Vaadin Service Interfaces as CDI Beans

Some Vaadin service interfaces can be implemented as CDI beans. If you do this, the service interface becomes a managed bean with CDI features, and there is no need to register the implementation in Vaadin.

The Vaadin CDI add-on references the following interfaces:

  • I18NProvider.

  • Instantiator.

  • SystemMessagesProvider.

  • ErrorHandler.

To ensure that the beans are recognized, they should be qualified by the @VaadinServiceEnabled annotation.

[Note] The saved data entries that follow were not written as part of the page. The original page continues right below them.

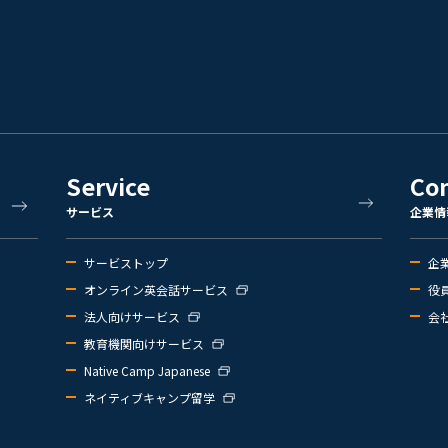
Service
Co
サービス
企業情
サービストップ
企
オンライン英会話サービス
役
法人向けサービス
会
教育機関向けサービス
Native Camp Japanese
ネイティブキャンプ留学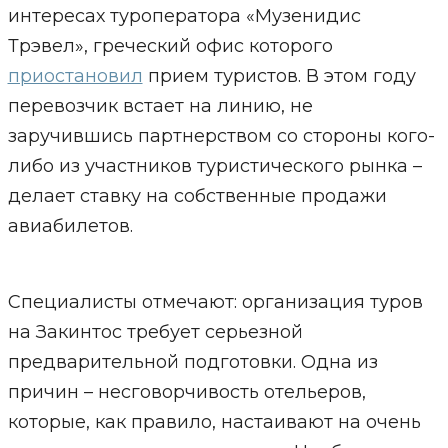
интересах туроператора «Музенидис
Трэвел», греческий офис которого
приостановил
прием туристов. В этом году
перевозчик встает на линию, не
заручившись партнерством со стороны кого-
либо из участников туристического рынка –
делает ставку на собственные продажи
авиабилетов.
Специалисты отмечают: организация туров
на Закинтос требует серьезной
предварительной подготовки. Одна из
причин – несговорчивость отельеров,
которые, как правило, настаивают на очень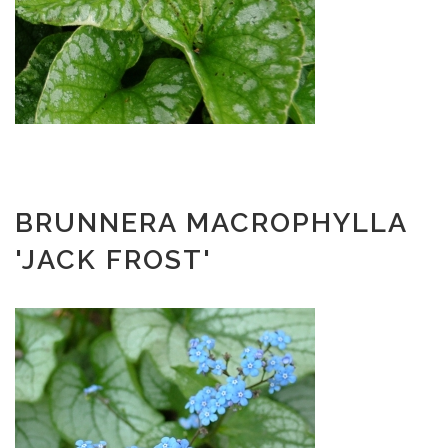
BRUNNERA MACROPHYLLA
'JACK FROST'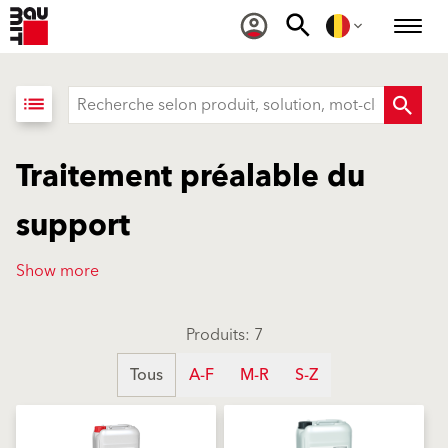
list
Traitement préalable du
support
Show more
Produits: 7
Tous
A-F
M-R
S-Z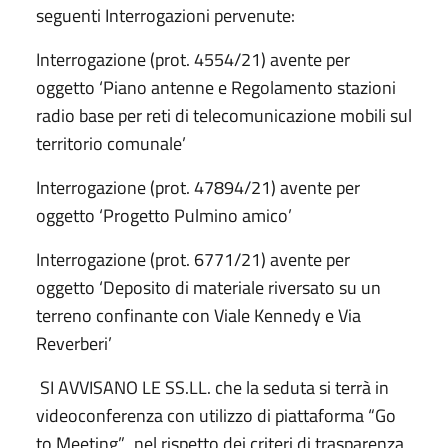
seguenti Interrogazioni pervenute:
Interrogazione (prot. 4554/21) avente per
oggetto ‘Piano antenne e Regolamento stazioni
radio base per reti di telecomunicazione mobili sul
territorio comunale’
Interrogazione (prot. 47894/21) avente per
oggetto ‘Progetto Pulmino amico’
Interrogazione (prot. 6771/21) avente per
oggetto ‘Deposito di materiale riversato su un
terreno confinante con Viale Kennedy e Via
Reverberi’
SI AVVISANO LE SS.LL. che la seduta si terrà in
videoconferenza con utilizzo di piattaforma “Go
to Meeting”, nel rispetto dei criteri di trasparenza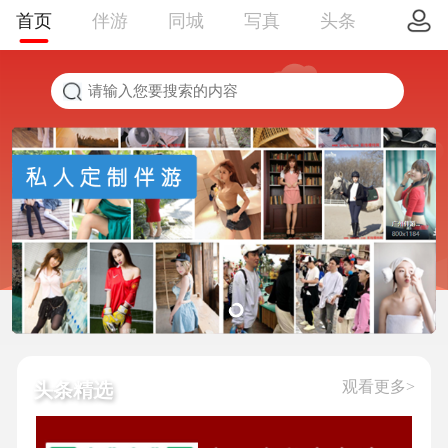
首页
伴游
同城
写真
头条
观看更多>
头条精选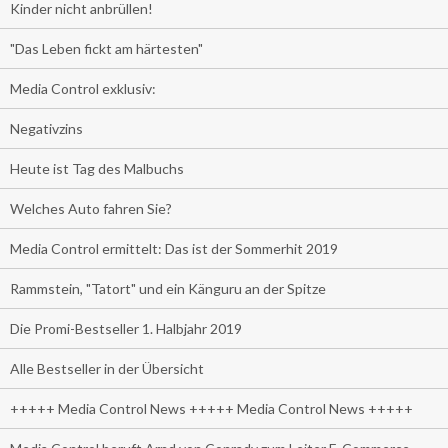
Kinder nicht anbrüllen!
"Das Leben fickt am härtesten"
Media Control exklusiv:
Negativzins
Heute ist Tag des Malbuchs
Welches Auto fahren Sie?
Media Control ermittelt: Das ist der Sommerhit 2019
Rammstein, "Tatort" und ein Känguru an der Spitze
Die Promi-Bestseller 1. Halbjahr 2019
Alle Bestseller in der Übersicht
+++++ Media Control News +++++ Media Control News +++++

Example: Using the @VaadinServiceEnabled annotation to qualify TestSystemMessagesProvider.

Java

  1. @VaadinServiceEnabled
  2. @VaadinServiceScoped
  3. public class TestSystemMessagesProvider
  4. implements SystemMessagesProvider {
  5. @Override
  6. public SystemMessages getSystemMessages(
  7. SystemMessagesInfo systemMessagesInfo) {
  8. CustomizedSystemMessages messages =
  9. new CustomizedSystemMessages();
  10. messages.setInternalErrorMessage(
  11. "Sorry, something went wrong :(");
  12. return messages;
  13. }
  14. }
  • The purpose of the @VaadinServiceScoped context is to define a context with the lifespan of the Vaadin service. It is not mandatory for this kind of bean, but is recommended because other Vaadin contexts can be problematic. For example there is no guarantee that an active Vaadin session or UI context exists when the add-on looks up any of these beans. It is safe to use standard CDI @Dependent and @ApplicationScoped contexts.